According to insider sources, after the agreement, Pakistan will place an order for the purchase of crude oil from Russia.

“The Russian ship will arrive in 26 days, probably by mid-May. The current price of Brent in the international market is $85.16 per barrel while Russian oil is available at $47-48 per barrel.

Meanwhile, according to senior officials, the State Bank of Pakistan (SBP) is asking some local banks, including the National Bank of Pakistan (NBP), to open letters of credit for importing Russian oil, but they are reluctant to do so. Following a price ceiling of $60 per barrel or below, mainly due to regulations from G7 countries and payments under the Society for Worldwide Interbank Financial Telecommunications (SWIFT) arrangements.

Officials said that PSO has never imported crude oil as it only imports refined petroleum products from various sources and diesel from KPC (Kuwait Petroleum Company).

The refineries are importing crude oil under long-term contracts from ADNOC and Saudi Aramco.

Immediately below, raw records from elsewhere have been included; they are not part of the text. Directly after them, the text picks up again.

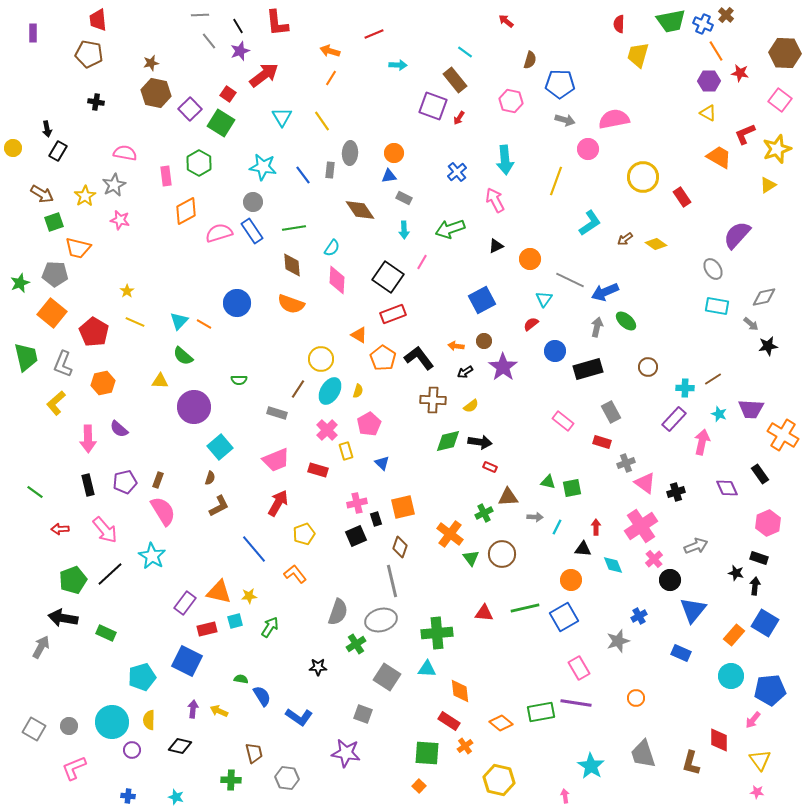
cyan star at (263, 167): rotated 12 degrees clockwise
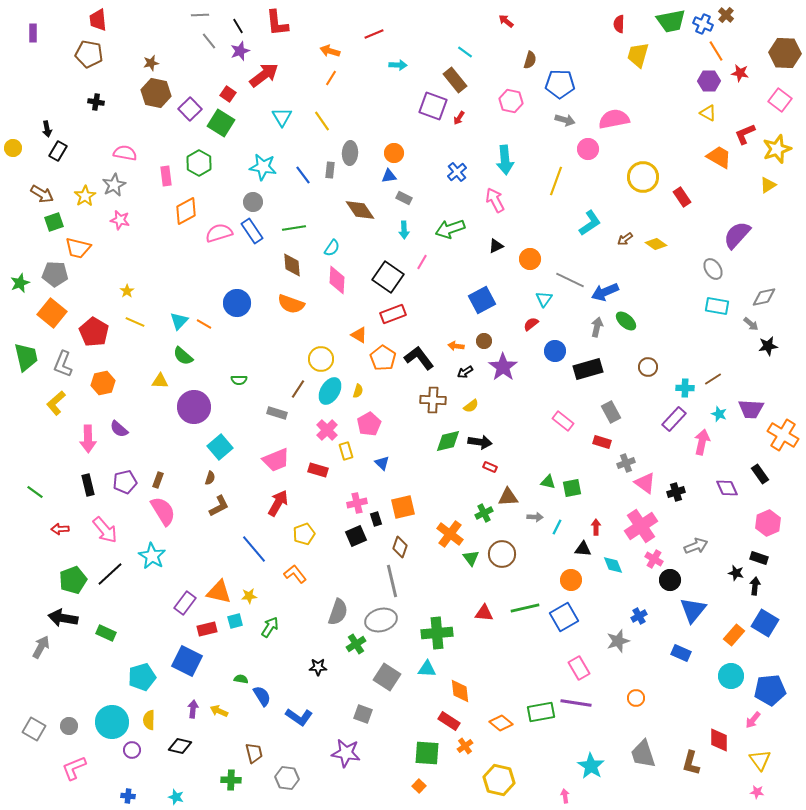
pink cross at (654, 559): rotated 18 degrees counterclockwise
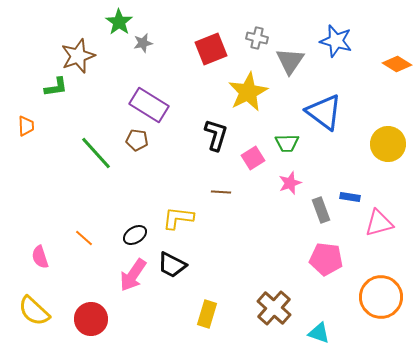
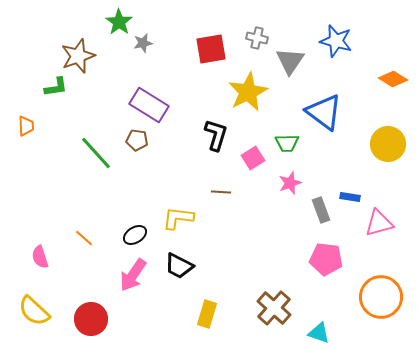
red square: rotated 12 degrees clockwise
orange diamond: moved 4 px left, 15 px down
black trapezoid: moved 7 px right, 1 px down
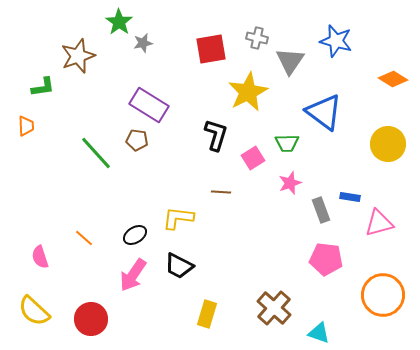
green L-shape: moved 13 px left
orange circle: moved 2 px right, 2 px up
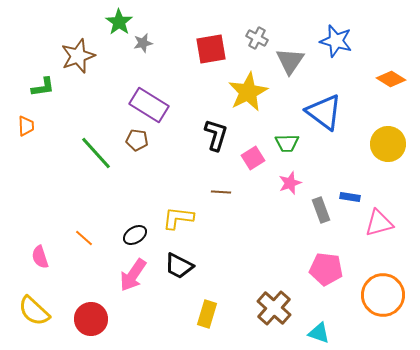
gray cross: rotated 15 degrees clockwise
orange diamond: moved 2 px left
pink pentagon: moved 10 px down
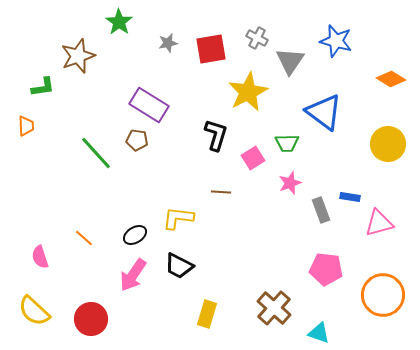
gray star: moved 25 px right
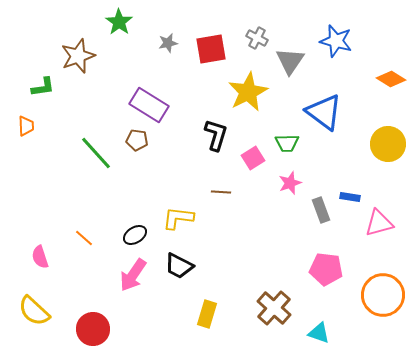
red circle: moved 2 px right, 10 px down
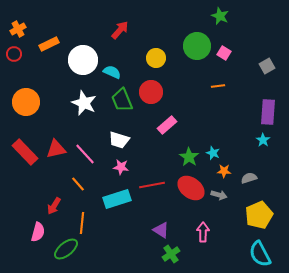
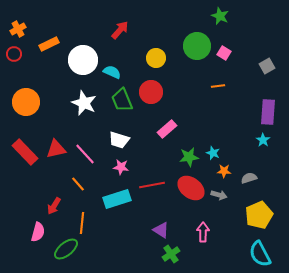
pink rectangle at (167, 125): moved 4 px down
green star at (189, 157): rotated 30 degrees clockwise
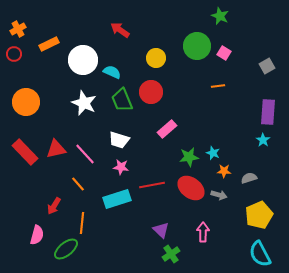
red arrow at (120, 30): rotated 96 degrees counterclockwise
purple triangle at (161, 230): rotated 12 degrees clockwise
pink semicircle at (38, 232): moved 1 px left, 3 px down
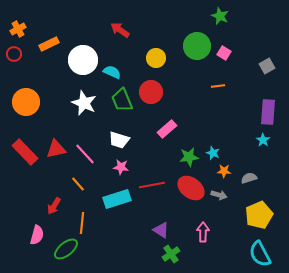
purple triangle at (161, 230): rotated 12 degrees counterclockwise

But in the case of Russian crude oil, the refineries will not be involved in the import, but it will be an SPV with representatives from PSO and PSC.

Officials indicated that “Pakistan can get Russian crude oil at a discount of around $50 per barrel, which is $10 less than the price imposed by the G7 countries on Russian oil in the wake of the war against Ukraine.” per barrel.”

However, a top coalition government official said the decision to import Russian crude at a 30 percent discount under a government-to-government deal may not provide the relief needed as per-barrel shipping at the port within 26 days of transfer from a Russian port to Pakistan. The cost would be $15 per barrel and the $10 per barrel refining cost would eliminate the maximum discount.

Also, Pakistan refineries will be able to extract only 10% MS and 50% furnace oil from Ural crude.

Refineries are already facing a shortage of furnace oil. The only consumption of furnace oil in Pakistan depends on running RFO based power plants.

Industry sources suggest that the government conduct a trade analysis on whether importing Russian oil would benefit Pakistan’s economy and if so, to what extent.